Review: The Challenge of Reforming Budgetary Institutions in Developing Countries

IMF Working Paper WP/09/96 (2009)


Reviewed by Andy Wynne – andywynne@lineone.net

Some staff with the World Bank, IMF and other donors are taking slow steps in re-assessing the effectiveness of their dominant prescriptions for public sector financial management over the last decade. This has often included large scale mega-reforms such as a Medium Term Expenditure Framework (MTEF), an Integrated Financial Management Information System (IFMIS) and decentralisation.

Richard Allen has been part of this process from the beginning. In this paper he now recognises that the development of sound budgetary institutions in countries such as France, the U.K. and the U.S. has taken a very long time―200 years or more―and is still evolving. Institutional reform is also likely to be very slow in developing countries since the budget is especially prone to rent-seeking influences. This paper discusses the currently fashionable emphasis on complex, multiannual PFM reform strategies, which have been strongly promoted by the donor community; and advocates a simpler approach grounded on Schick’s important principle of “getting the basics right.”

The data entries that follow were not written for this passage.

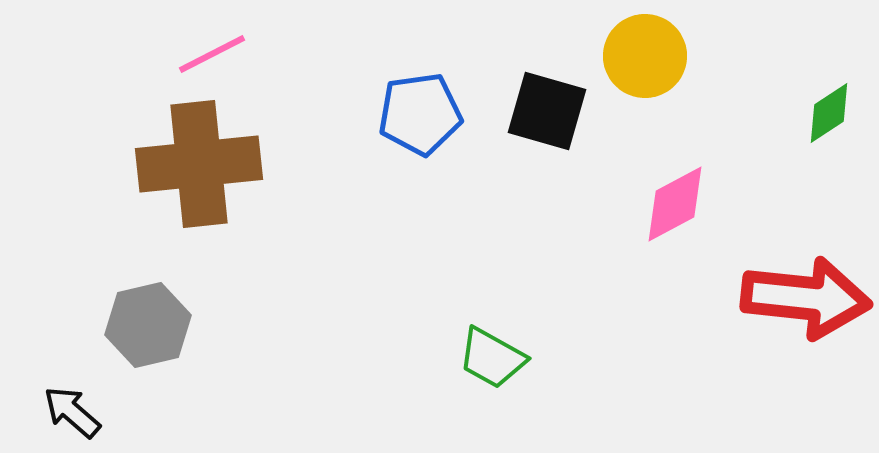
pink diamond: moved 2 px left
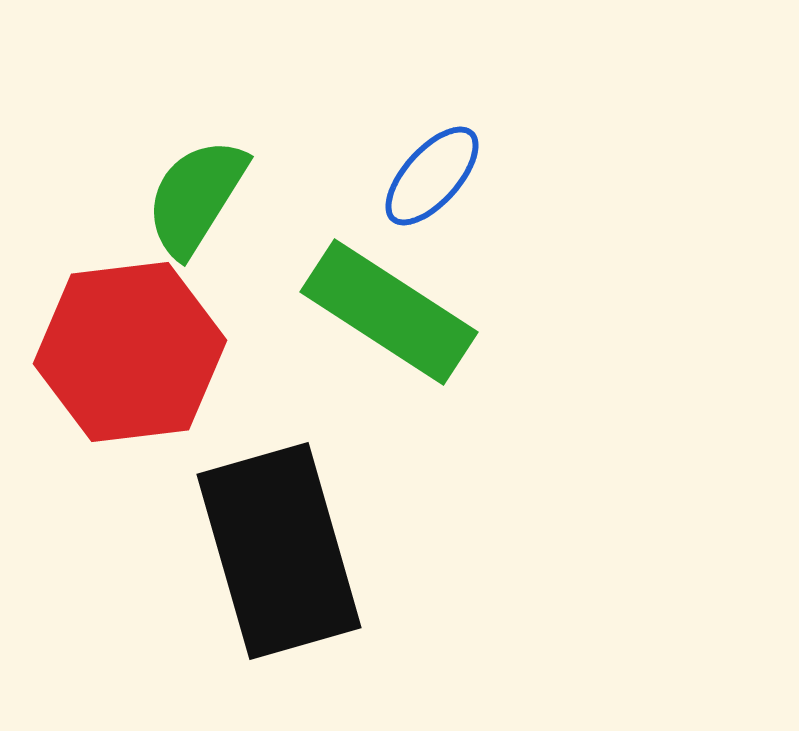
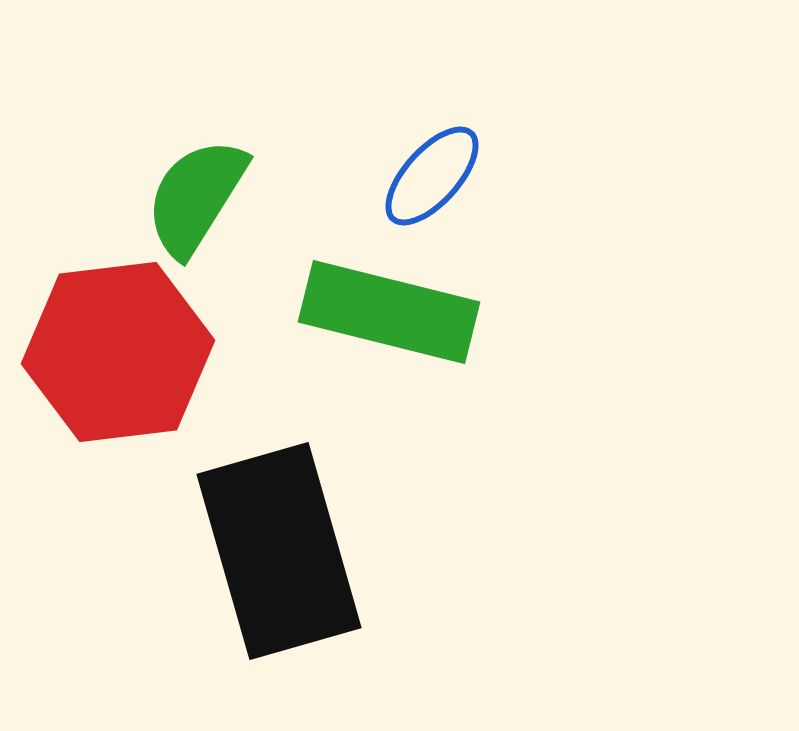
green rectangle: rotated 19 degrees counterclockwise
red hexagon: moved 12 px left
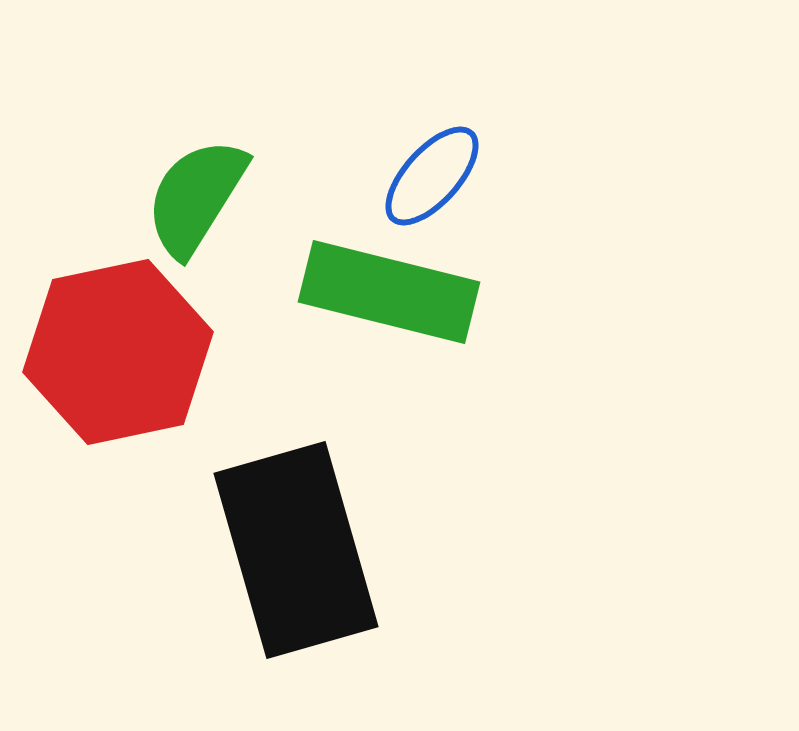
green rectangle: moved 20 px up
red hexagon: rotated 5 degrees counterclockwise
black rectangle: moved 17 px right, 1 px up
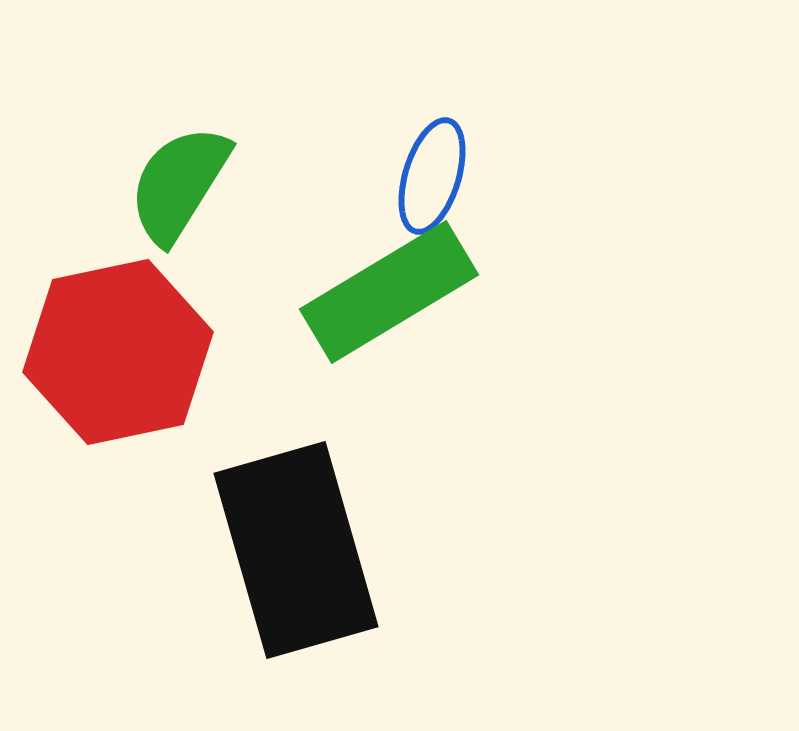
blue ellipse: rotated 25 degrees counterclockwise
green semicircle: moved 17 px left, 13 px up
green rectangle: rotated 45 degrees counterclockwise
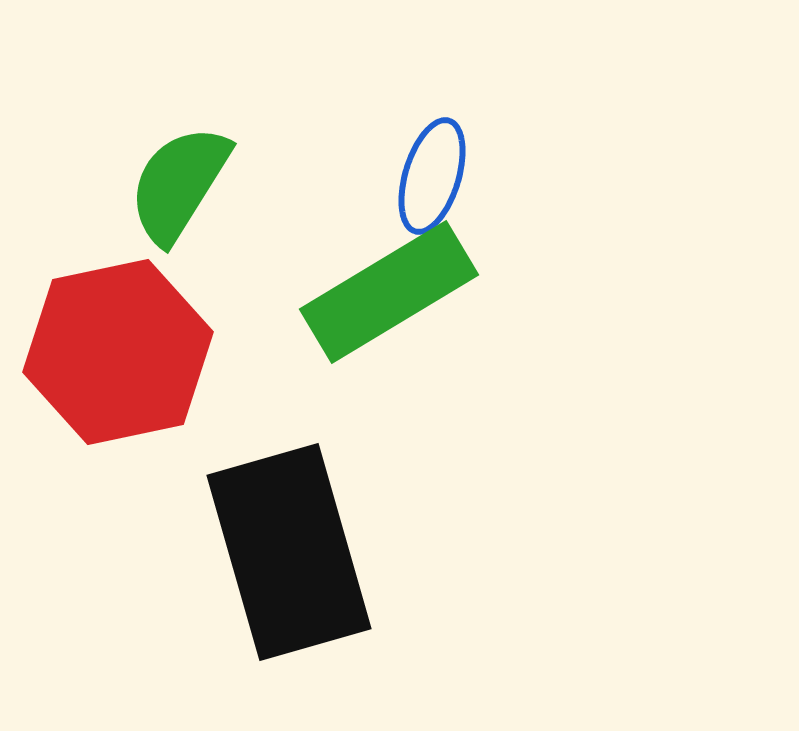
black rectangle: moved 7 px left, 2 px down
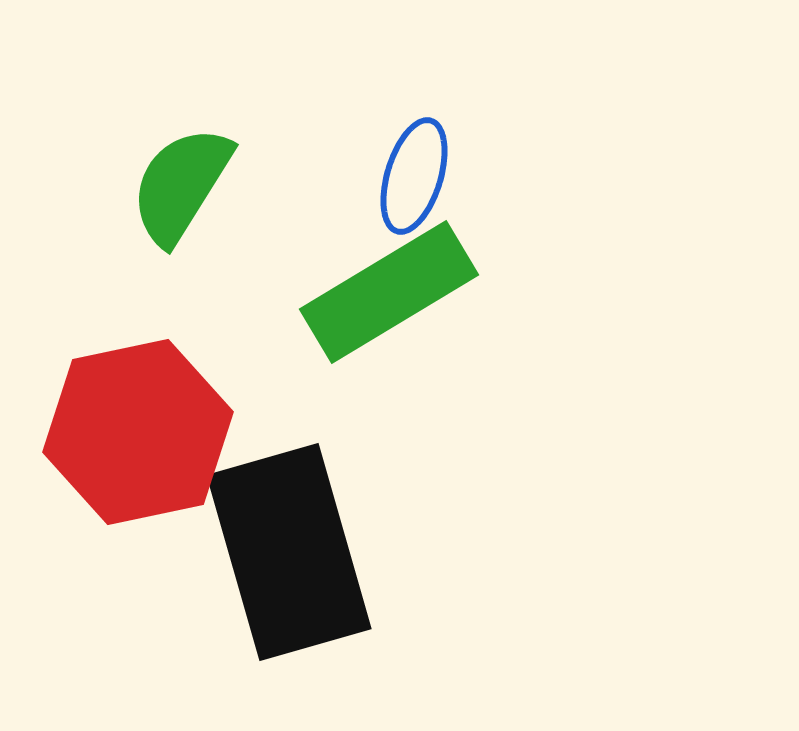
blue ellipse: moved 18 px left
green semicircle: moved 2 px right, 1 px down
red hexagon: moved 20 px right, 80 px down
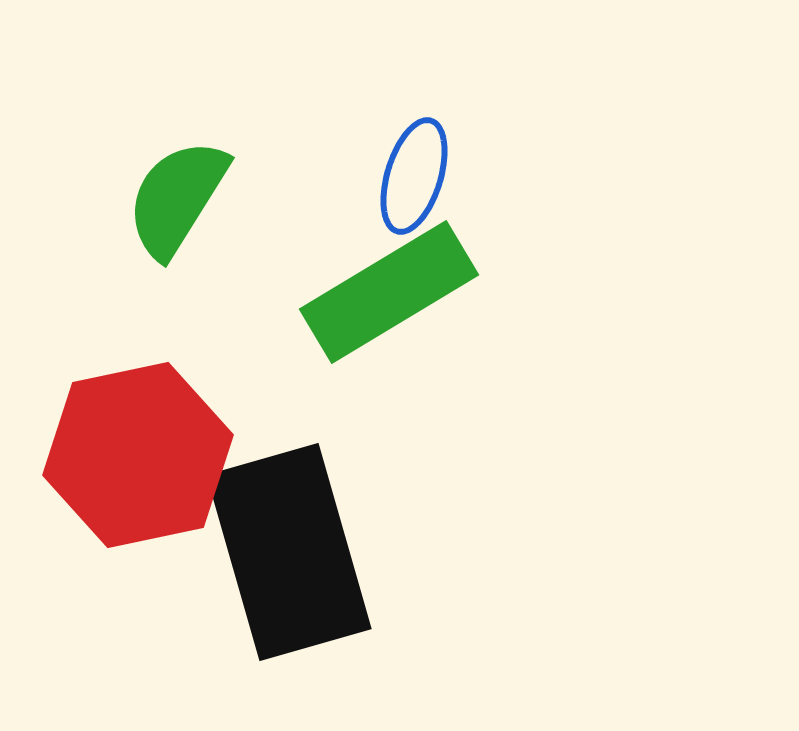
green semicircle: moved 4 px left, 13 px down
red hexagon: moved 23 px down
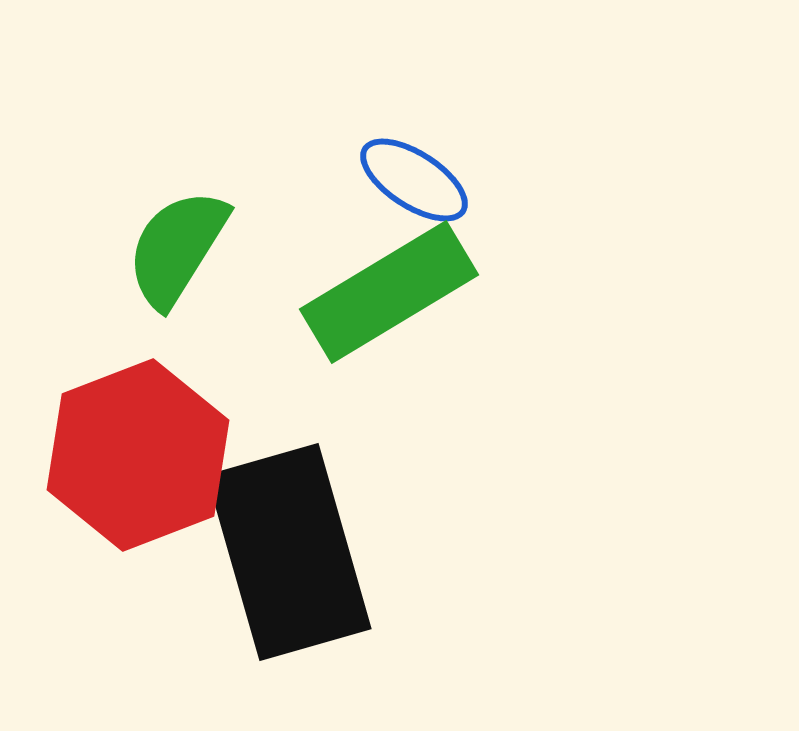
blue ellipse: moved 4 px down; rotated 74 degrees counterclockwise
green semicircle: moved 50 px down
red hexagon: rotated 9 degrees counterclockwise
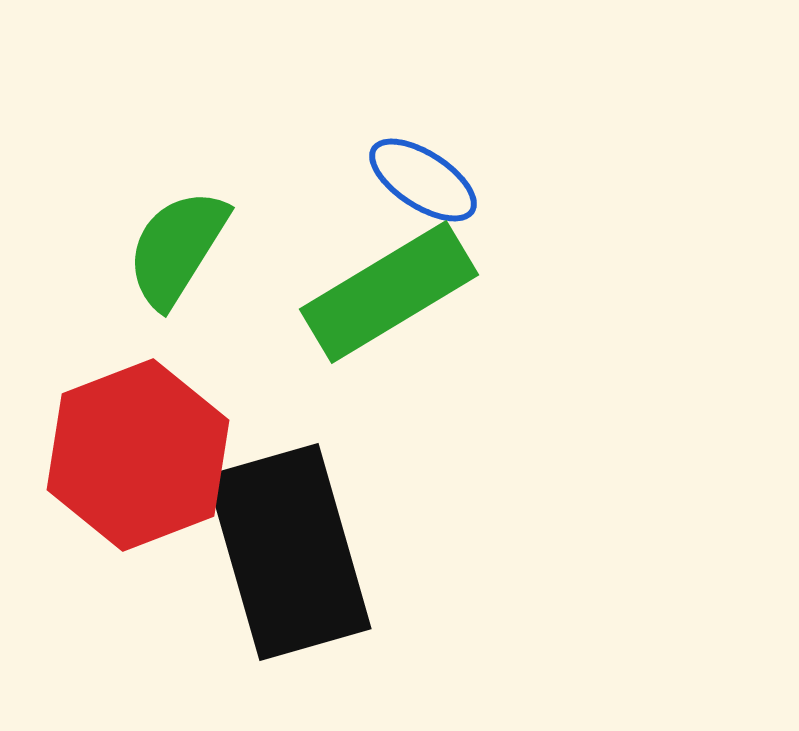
blue ellipse: moved 9 px right
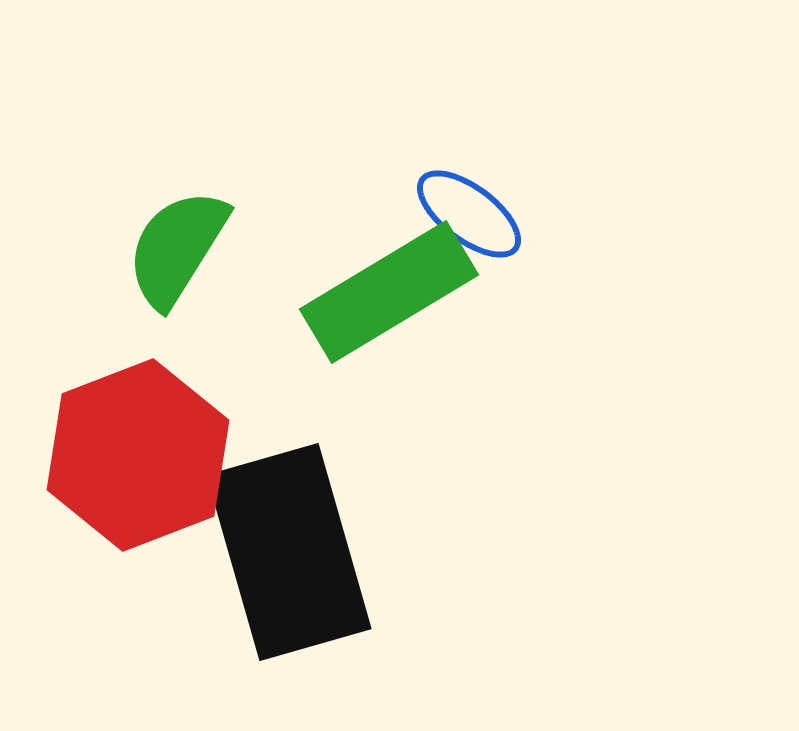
blue ellipse: moved 46 px right, 34 px down; rotated 4 degrees clockwise
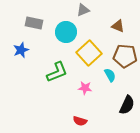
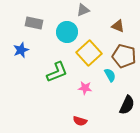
cyan circle: moved 1 px right
brown pentagon: moved 1 px left; rotated 10 degrees clockwise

Richard’s conclusions are first, reforming public financial management is a frustratingly slow business. In developing countries, the progress of modernizing budgetary institutions needs to be measured in small steps. Major reforms such as introducing a new treasury system or a medium-term budget framework can take a decade or longer. Second, governments, donors and multilateral institutions almost always underestimate the difficulties and challenges, and overestimate the capacity of government to deliver reforms. They fail to learn from the lessons of the past.

Whilst not criticising his own institution (the IMF) directly he has some trenchant views on technical aid to governments in the Global South. Many technical aid providers, Richards says, have a vested interest in maintaining existing approaches and instruments. Developing countries should not be regarded as a laboratory or playground for the donors. Fresh thinking is required but there is not much incentive for change since technical aid providers are not sufficiently held to account for the imperfections of the models they use, and the advice they offer.

Other examples of similar hard hitting criticisms over the last year are Salvatore Schiavo-Campo (see http://blog-pfm.imf.org/pfmblog/files/MTEFpaperFinal.doc) and Bill Dorotinsky on the ICGFM Blog (see http://icgfm.blogspot.com/2008/12/public-financial-management-reform.html ).

The global recession appears to have provided a welcome space for those who do not accept the current orthodoxy. Such criticism is necessary to try and increase the degree of success with public financial management reforms. It is hoped that the current upturn does not end this opportunity. The lessons of Richard’s paper are important and need to impact directly on reform plans in many countries.